Create a Weave Dataset and run evaluation
To evaluate our pipeline, we'll create a Weave Dataset and run an evaluation:
formatted_selected_examples = [
{
"task_id": task_id,
"prompt": prompt,
"canonical_solution": solution,
"test": test,
"entry_point": entry_point,
}
for task_id, prompt, solution, test, entry_point in zip(
selected_examples["task_id"],
selected_examples["prompt"],
selected_examples["canonical_solution"],
selected_examples["test"],
selected_examples["entry_point"],
)
]
prompt_dataset = Dataset(
name="humaneval_code_gen_example",
rows=[
{
"prompt": example["prompt"],
"test": example["test"],
"entry_point": example["entry_point"],
}
for example in formatted_selected_examples
],
)
weave.publish(prompt_dataset)
EVAL_RUN = True
for model_name in ["gpt-4o-2024-08-06"]:
pipeline = CodeGenerationPipeline(model_name=model_name)
if not EVAL_RUN:
dataset = prompt_dataset.rows[2]
result = await pipeline.predict(dataset["prompt"])
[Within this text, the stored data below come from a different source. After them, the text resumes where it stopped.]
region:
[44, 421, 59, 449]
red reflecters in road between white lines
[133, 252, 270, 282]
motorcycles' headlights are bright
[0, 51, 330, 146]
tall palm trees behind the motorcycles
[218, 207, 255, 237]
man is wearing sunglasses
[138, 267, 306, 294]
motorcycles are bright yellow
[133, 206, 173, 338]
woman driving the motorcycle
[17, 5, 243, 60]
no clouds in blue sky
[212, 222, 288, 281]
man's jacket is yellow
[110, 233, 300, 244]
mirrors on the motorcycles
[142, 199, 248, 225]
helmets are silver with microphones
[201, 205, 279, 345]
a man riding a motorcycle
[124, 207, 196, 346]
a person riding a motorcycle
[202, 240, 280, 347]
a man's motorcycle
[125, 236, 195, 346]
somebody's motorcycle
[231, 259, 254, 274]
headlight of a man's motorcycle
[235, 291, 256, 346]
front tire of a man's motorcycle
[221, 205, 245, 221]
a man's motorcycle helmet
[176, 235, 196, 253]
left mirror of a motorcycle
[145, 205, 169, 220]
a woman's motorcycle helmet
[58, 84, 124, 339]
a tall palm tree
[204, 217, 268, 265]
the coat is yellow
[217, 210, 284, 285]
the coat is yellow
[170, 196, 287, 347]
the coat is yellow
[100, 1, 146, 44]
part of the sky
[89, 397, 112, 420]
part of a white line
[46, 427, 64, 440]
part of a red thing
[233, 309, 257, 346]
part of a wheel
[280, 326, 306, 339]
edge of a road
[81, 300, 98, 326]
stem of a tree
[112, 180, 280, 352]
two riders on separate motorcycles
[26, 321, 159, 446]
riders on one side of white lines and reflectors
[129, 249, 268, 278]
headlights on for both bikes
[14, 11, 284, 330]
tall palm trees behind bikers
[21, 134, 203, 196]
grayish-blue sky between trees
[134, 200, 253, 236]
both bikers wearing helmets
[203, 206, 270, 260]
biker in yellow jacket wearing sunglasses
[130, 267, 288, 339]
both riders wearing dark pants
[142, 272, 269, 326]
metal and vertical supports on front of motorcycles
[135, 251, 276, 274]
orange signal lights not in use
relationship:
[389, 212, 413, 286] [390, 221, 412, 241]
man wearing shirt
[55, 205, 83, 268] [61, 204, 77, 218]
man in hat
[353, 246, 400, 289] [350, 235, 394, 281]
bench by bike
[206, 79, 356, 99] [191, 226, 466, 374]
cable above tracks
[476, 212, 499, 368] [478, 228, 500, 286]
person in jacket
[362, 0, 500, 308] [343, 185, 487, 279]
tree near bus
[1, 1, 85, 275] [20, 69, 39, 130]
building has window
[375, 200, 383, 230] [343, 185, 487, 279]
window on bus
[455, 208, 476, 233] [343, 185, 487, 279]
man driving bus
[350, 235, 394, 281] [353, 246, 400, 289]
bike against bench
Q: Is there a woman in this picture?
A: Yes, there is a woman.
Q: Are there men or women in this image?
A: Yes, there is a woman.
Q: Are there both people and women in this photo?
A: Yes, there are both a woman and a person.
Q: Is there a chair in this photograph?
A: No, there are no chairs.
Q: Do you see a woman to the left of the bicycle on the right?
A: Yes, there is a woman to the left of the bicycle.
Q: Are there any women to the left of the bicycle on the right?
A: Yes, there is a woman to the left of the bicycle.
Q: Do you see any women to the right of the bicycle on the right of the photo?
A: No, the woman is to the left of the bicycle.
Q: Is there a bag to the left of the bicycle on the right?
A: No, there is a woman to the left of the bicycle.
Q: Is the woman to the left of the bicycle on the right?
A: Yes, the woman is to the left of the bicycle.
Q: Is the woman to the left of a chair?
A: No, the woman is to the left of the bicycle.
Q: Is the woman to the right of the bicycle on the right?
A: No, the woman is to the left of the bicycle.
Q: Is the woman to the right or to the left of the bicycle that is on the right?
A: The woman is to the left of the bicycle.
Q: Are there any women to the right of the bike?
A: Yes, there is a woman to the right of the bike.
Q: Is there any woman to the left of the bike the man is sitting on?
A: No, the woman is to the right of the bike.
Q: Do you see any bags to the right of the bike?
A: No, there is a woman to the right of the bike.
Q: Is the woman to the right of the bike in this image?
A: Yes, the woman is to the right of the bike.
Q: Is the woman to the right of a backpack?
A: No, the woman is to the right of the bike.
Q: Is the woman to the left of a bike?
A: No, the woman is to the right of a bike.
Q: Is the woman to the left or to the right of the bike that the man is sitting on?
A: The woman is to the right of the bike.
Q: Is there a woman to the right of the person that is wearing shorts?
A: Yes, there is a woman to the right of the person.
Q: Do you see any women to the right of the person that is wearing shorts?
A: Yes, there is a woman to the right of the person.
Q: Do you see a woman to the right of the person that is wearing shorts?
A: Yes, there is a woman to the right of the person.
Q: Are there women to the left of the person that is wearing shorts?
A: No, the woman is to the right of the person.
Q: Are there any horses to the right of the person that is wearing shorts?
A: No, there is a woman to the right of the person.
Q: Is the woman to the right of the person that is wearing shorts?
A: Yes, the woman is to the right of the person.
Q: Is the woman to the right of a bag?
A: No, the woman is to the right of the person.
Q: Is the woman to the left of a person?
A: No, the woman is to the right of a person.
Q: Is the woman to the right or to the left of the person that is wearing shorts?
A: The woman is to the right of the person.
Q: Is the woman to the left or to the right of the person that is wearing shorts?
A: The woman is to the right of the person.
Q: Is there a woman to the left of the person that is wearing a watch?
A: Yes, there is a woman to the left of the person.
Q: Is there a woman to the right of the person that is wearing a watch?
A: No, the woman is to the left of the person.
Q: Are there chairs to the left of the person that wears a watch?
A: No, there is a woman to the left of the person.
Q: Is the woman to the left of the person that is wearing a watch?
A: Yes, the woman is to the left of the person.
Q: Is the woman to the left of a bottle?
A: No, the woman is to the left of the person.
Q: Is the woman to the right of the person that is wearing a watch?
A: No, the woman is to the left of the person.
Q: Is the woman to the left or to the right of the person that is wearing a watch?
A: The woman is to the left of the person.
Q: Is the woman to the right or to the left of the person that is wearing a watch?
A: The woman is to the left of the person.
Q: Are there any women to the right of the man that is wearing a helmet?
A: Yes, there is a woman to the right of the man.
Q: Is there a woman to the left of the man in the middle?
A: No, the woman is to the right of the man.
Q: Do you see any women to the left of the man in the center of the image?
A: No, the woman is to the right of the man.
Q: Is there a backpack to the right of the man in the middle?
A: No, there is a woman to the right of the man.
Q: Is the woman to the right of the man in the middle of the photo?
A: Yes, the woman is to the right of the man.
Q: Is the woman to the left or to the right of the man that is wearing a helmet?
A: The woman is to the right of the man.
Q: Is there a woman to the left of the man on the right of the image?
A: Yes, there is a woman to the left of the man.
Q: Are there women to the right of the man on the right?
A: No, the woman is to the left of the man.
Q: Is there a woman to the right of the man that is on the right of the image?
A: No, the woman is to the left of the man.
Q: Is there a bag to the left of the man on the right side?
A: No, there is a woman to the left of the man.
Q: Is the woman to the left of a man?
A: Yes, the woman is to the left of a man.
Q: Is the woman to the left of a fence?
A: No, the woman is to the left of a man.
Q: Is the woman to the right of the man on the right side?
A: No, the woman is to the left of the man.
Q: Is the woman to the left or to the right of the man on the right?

score_result = await score_humaneval_test(
dataset["test"], dataset["entry_point"], result["generated_code"].full_code
)
else:
evaluation = Evaluation(
name="minimal_code_gen_evaluation",
dataset=prompt_dataset,
scorers=[score_humaneval_test],
)
results = await evaluation.evaluate(pipeline)
This code creates a dataset with our sample prompts, defines our humaneval test scorer, and runs an evaluation of our code generation pipeline.
Conclusion
In this example, we've demonstrated how to implement a code generation pipeline using Weave and OpenAI's language models. We've shown how to:
- Create Weave operations for each step of the code generation process
- Wrap the pipeline in a Weave Model for easy tracking and evaluation
- Implement custom evaluation metrics using Weave operations
- Create a dataset and run an evaluation of the pipeline
Weave's seamless integration allows us to track inputs, outputs, and intermediate steps throughout the code generation process, making it easier to debug, optimize, and evaluate our LLM application.
For more information on Weave and its capabilities, check out the Weave documentation. You can extend this example to handle larger datasets, implement more sophisticated evaluation metrics, or integrate with other LLM workflows.